Rule 3: Never call tokio::runtime::Runtime::new() from inside an active block_on

Calling Runtime::new() from within a block_on context (e.g. inside an async actix handler) panics in tokio 1.27+. This is why rockbox_upnp::init() is called before any runtime is started in start_server().

Rule 4: reqwest::blocking creates its own tokio runtime internally

The command-relay thread in start_servers() uses reqwest::blocking::Client. This internally creates a multi-thread tokio runtime. It must run in a plain Rust OS thread, never inside an existing async context.

Rule 5: SimpleBroker is runtime-agnostic

rockbox_graphql::simplebroker::SimpleBroker uses futures_channel::mpsc::UnboundedSender for pub/sub. publish() is a synchronous call — it does not require or interact with any tokio runtime.
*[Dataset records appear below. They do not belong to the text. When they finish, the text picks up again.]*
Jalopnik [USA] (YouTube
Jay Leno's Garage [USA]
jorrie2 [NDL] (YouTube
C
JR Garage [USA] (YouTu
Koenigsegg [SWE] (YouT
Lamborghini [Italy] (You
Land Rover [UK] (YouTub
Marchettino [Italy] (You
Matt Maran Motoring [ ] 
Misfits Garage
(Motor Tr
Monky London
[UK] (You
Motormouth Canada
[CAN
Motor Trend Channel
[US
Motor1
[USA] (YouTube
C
It is safe to call from any thread, including Rockbox kernel threads and scanner threads with their own runtimes.

Rule 6: Use rb_kernel_lock / rb_kernel_unlock for firmware-mutating FFI from Rust OS threads

Calling rb::playback::play, rb::sound::set_volume, or any function that reaches queue_send / wakeup_thread from a Rust OS thread corrupts __cores[0].running without the lock, causing a SIGSEGV. Always wrap such calls:

unsafe { rockbox_sys::rb_kernel_lock() };
rb::playback::play(elapsed, offset);
unsafe { rockbox_sys::rb_kernel_unlock() };

This acquires g_mutex and installs g_external_entry — O(1) overhead, no round-trip. Read-only queries (status, current track) that only touch atomics or copy structs are safe to call directly without the lock.

Rule 7: Do not nest rb_kernel_lock calls

g_mutex is a non-recursive pthread_mutex_t. Calling rb_kernel_lock() from a thread that already holds it will deadlock. Flatten the calls: acquire the lock once, do all the firmware work, release it.